● **GIVEN DATA**
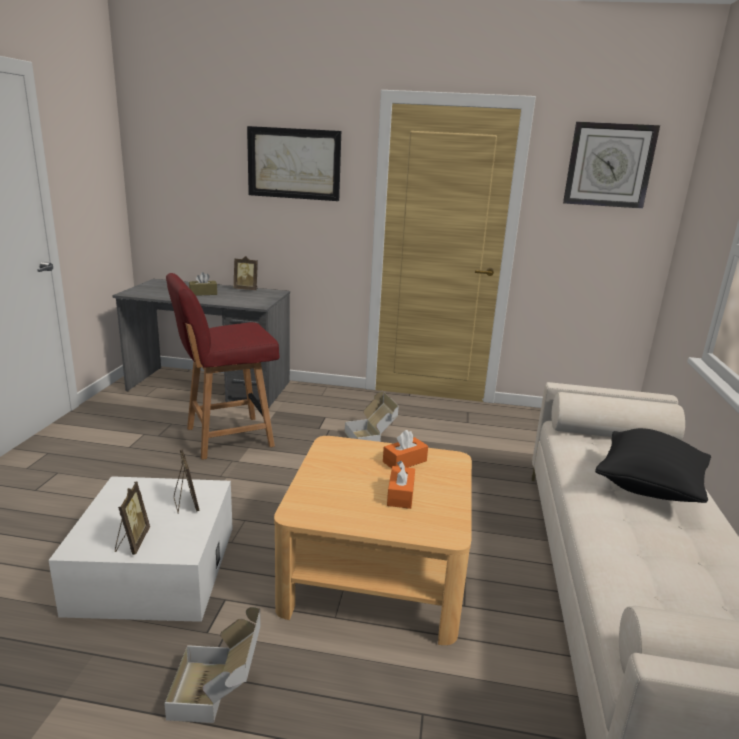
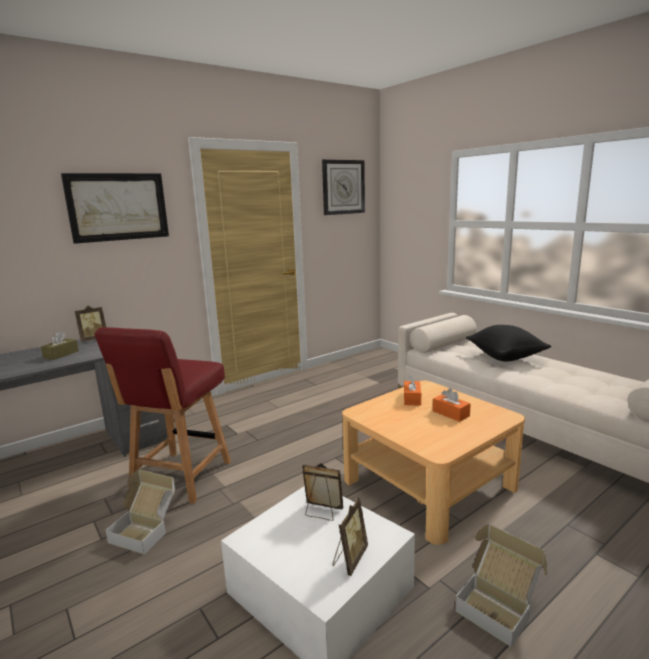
camera: 45 degrees left, 5 degrees down
(132, 542) = (349, 559): picture frame -> picture frame turned 75 degrees clockwise
(371, 437) = (282, 420): cardboard box -> cardboard box (146, 530)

● **PROMPT**
When you repeat the data, keep every line exact and drop the images.

● **TASK RESULT**
camera: 45 degrees left, 5 degrees down
(132, 542) = (349, 559): picture frame -> picture frame turned 75 degrees clockwise
(371, 437) = (282, 420): cardboard box -> cardboard box (146, 530)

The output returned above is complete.